Volume 4 - Issue 1
Comparative Analysis of Voting Schemes for Ensemble-based Malware Detection
- Raja Khurram Shahzad
School of Computing Blekinge Institute of Technology SE-37179, Karlskrona, Sweden
rks@bth.se
- Niklas Lavesson
School of Computing Blekinge Institute of Technology SE-37179, Karlskrona, Sweden
niklas.lavesson@bth.se
Keywords: Malware detection, scareware, veto voting, feature extraction, classification, majority voting, ensemble, trust, malicious software
Abstract
Malicious software (malware) represents a threat to the security and the privacy of computer users.

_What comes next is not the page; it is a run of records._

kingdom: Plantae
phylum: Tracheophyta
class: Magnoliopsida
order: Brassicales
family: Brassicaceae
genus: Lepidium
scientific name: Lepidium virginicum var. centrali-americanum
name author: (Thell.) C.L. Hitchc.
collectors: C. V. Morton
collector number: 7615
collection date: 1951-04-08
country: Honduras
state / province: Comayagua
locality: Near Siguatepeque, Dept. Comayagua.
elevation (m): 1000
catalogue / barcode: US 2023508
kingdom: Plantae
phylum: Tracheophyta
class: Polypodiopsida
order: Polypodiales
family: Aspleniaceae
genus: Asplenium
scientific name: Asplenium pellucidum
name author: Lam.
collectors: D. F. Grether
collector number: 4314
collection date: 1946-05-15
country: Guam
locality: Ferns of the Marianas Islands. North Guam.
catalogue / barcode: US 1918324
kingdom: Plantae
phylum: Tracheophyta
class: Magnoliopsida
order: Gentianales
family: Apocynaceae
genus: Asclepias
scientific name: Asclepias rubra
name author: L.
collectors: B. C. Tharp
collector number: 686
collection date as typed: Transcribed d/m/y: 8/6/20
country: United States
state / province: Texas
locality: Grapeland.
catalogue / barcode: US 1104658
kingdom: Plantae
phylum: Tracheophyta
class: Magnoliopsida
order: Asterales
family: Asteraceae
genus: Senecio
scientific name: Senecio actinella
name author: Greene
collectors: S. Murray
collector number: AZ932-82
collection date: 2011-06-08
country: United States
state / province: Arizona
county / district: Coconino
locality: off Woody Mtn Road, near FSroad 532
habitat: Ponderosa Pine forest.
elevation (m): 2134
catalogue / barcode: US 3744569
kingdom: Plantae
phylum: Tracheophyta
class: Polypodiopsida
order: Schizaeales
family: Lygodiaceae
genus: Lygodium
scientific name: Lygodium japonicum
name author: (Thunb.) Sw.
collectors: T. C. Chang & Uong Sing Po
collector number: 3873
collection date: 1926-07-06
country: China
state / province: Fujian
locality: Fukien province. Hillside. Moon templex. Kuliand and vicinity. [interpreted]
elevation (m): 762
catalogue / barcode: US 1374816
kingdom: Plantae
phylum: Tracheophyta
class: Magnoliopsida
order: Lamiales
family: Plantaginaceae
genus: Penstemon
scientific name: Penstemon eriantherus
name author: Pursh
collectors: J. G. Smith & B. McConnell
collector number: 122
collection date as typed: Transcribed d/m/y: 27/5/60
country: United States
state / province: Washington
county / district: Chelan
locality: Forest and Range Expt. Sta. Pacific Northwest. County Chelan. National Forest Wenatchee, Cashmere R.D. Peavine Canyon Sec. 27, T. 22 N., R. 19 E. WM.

Traditional signature-based and heuristic-based methods are inadequate for detecting some forms of
malware. This paper presents a malware detection method based on supervised learning. The main
contributions of the paper are two ensemble learning algorithms, two pre-processing techniques, and
an empirical evaluation of the proposed algorithms. Sequences of operational codes are extracted
as features from malware and benign files. These sequences are used to create three different data
sets with different configurations. A set of learning algorithms is evaluated on the data sets. The
predictions from the learning algorithms are combined by an ensemble algorithm. The predicted
outcome of the ensemble algorithm is decided on the basis of voting. The experimental results show
that the veto approach can accurately detect both novel and known malware instances with the higher
recall in comparison to majority voting, however, the precision of the veto voting is lower than the
majority voting. The veto voting is further extended as trust-based veto voting. A comparison of
the majority voting, the veto voting, and the trust-based veto voting is performed. The experimental
results indicate the suitability of each voting scheme for detecting a particular class of software. The
experimental results for the composite F1-measure indicate that the majority voting is slightly better
than the trusted veto voting while the trusted veto is significantly better than the veto classifier.